● **Verilen görev 1**
Rocketman yazısına göre şu soruları yanıtlayın:
(a) Filmin yönetmeni kimdir?
(b) Filmin senaryosunu kim yazmıştır?
(c) Elton John hangi yıl doğmuştur?
● **Verilen görev 2**
Rocketman yazısını kaldığı yerden sürdürün.

● **Seçilen bölüm**
14 Haziran 2019

Müzik dehası ve ‘gay’ bir sanatçının kişisel destanı

Bir Elton John biyografisi...

ROCKETMAN
X  X  X  X

Yönetmen: Dexter Fletcher
Senaryo: Lee Hall
Görüntü: George Richmond
Müzik: Matthew Margeson
Oyuncular: Taron Egerton, Jamie Bell, Richard Madden, Bryce Dallas Howard, Gemma Jones, Steven Macİntosh, Matthew İllesley, Kit Connor, Charlie Rowe, Tom Bennett

Paramount filmi

İşte karşımızda bir Elton John biyografisi. Ve de modern bir müzikalin nasıl olabileceği konusunda son derece iddialı, ama ayni ölçüde başarılmış bir örnek.

1947 doğumlu, 70’lerden başlayarak 50 küsur yıldır pop müziği etkilemiş, ona damgasını vurmuş, ayrıca da star olmanın zirveyle uçurum arasında gidip gelen o ezeli macerasına yepyeni bir halka eklemiş aykırı ve ayrıksı bir kişilik.

● **Veri satırları**
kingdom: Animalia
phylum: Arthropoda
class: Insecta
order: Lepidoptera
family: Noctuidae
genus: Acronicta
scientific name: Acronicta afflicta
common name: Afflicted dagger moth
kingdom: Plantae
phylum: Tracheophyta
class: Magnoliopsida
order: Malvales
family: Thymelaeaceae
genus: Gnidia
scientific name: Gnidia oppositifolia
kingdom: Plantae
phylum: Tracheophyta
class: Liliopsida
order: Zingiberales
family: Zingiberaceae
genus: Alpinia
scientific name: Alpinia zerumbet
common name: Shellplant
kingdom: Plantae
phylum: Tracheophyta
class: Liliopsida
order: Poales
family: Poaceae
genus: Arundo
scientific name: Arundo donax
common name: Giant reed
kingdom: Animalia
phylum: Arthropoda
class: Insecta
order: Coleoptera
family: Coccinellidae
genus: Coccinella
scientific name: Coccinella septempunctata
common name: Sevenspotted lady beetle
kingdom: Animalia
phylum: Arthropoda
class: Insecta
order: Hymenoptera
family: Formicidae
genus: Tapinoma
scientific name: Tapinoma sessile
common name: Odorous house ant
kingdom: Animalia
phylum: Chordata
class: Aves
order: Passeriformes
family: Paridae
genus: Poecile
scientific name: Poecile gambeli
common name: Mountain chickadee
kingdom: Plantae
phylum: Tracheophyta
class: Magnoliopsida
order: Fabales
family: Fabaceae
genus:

● **Beklenen çıktı 1**
(a) Dexter Fletcher
(b) Lee Hall
(c) 1947

● **Beklenen çıktı 2**
Daha ilk başta, üzerinde cırtlak portakal renkli bir kostüm, kafasında şeytan boynuzları, sırtında melek kanatları olan giysisiyle bir AA- Anonim Alkolikler toplantısına katılan, orada kendisi gibi alkol ve uyuşturucu esiri olmuş bir gruba kendi hayatı üzerine itiraflarda bulunan bir adamı tanıyoruz. Eski adı Reggie Dwigh, ama sonradan Elton John’da karar kılmış bir İngiliz.

Aile hikâyesi, açıkça anlatmasa da tam bir dram. Bir baba nasıl böylesine sevgisiz olur, onu bir kez bile kucağına almaz... Bir anne nasıl bu kadar bencil olur, çocuklarından çok kendini düşünür... Dahiler hep böyle sorumsuz, ana-baba olmayı hak etmeyen ailelerden mi çıkar?

Daha o yaşta müzik tutkusu beliren, piyanist, besteci ve şarkıcı yetenekleri ortaya çıkan bir çocuk giderek büyük adımlar atar ve İngiliz Kraliyet Akademisi bursu kazanarak yükselir. En çok da vefalı, sevgi dolu büyükannesinin desteğiyle... Ama tepeye çıktığında bile ailesi onu kucaklamayacaktır.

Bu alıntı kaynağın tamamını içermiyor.